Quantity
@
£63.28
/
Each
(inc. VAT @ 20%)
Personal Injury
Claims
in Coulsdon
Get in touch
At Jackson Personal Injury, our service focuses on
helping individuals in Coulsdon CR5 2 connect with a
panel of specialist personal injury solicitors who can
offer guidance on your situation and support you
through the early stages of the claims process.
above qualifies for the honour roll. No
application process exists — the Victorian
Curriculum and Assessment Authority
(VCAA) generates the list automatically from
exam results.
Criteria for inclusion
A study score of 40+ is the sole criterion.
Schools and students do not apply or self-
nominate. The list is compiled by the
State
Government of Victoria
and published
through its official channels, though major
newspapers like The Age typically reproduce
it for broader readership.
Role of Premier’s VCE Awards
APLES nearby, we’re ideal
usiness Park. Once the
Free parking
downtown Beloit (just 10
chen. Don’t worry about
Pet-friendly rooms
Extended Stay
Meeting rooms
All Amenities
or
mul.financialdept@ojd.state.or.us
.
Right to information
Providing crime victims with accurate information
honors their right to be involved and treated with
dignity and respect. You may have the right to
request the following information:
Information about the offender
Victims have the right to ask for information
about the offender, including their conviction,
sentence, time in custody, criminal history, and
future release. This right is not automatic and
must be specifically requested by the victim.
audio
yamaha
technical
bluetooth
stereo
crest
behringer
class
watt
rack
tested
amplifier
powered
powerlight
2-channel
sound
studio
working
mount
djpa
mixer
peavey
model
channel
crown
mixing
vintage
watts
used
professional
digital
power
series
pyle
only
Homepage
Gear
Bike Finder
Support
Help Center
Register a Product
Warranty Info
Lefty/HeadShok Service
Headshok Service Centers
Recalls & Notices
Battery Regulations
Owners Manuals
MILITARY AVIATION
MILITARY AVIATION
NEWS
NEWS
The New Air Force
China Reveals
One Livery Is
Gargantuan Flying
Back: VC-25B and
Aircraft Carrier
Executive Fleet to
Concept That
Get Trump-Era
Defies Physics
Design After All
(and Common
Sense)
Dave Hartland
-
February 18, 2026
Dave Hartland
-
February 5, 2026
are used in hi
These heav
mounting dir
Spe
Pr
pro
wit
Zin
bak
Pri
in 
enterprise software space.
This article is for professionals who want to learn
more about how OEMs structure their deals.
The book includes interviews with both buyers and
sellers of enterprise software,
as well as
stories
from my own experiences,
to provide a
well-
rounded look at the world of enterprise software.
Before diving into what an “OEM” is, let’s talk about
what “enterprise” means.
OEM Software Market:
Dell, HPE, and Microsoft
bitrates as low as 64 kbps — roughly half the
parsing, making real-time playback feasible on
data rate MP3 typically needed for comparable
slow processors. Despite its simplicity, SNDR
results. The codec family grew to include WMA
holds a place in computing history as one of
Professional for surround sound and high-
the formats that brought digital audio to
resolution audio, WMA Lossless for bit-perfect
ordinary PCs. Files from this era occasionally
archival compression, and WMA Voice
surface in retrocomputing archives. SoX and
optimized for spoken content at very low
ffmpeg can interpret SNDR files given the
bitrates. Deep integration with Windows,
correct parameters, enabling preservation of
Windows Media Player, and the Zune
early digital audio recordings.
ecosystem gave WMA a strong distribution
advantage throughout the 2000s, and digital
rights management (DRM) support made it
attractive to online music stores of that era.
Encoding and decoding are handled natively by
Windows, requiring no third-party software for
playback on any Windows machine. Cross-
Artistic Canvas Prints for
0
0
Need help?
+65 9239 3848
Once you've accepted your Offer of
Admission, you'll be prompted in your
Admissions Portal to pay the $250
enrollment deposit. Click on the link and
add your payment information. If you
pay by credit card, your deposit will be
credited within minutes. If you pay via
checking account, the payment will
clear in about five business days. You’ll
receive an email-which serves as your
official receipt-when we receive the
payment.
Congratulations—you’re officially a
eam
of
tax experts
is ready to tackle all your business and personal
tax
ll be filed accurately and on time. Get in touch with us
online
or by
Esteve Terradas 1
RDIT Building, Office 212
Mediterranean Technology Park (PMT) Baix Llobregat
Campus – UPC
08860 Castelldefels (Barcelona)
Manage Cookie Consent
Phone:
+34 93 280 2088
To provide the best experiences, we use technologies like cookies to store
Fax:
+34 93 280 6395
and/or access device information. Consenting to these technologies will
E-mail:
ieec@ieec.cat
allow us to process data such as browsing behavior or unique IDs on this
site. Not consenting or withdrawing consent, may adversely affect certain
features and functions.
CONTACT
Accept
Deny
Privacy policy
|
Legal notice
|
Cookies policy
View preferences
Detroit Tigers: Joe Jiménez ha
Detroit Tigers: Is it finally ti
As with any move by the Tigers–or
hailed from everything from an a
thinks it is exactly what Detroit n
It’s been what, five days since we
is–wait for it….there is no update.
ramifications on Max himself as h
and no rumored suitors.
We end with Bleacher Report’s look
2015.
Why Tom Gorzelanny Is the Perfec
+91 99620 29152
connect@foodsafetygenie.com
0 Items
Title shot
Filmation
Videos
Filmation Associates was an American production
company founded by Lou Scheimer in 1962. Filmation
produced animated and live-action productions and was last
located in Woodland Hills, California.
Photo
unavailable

| EXERCISE DIRECTIONS |
Reproduce verbatim the lines of the listing from its first line through the line containing "Role of Premier’s VCE Awards", with both ends included.

| COMPLETED EXERCISE |
Quantity
@
£63.28
/
Each
(inc. VAT @ 20%)
Personal Injury
Claims
in Coulsdon
Get in touch
At Jackson Personal Injury, our service focuses on
helping individuals in Coulsdon CR5 2 connect with a
panel of specialist personal injury solicitors who can
offer guidance on your situation and support you
through the early stages of the claims process.
above qualifies for the honour roll. No
application process exists — the Victorian
Curriculum and Assessment Authority
(VCAA) generates the list automatically from
exam results.
Criteria for inclusion
A study score of 40+ is the sole criterion.
Schools and students do not apply or self-
nominate. The list is compiled by the
State
Government of Victoria
and published
through its official channels, though major
newspapers like The Age typically reproduce
it for broader readership.
Role of Premier’s VCE Awards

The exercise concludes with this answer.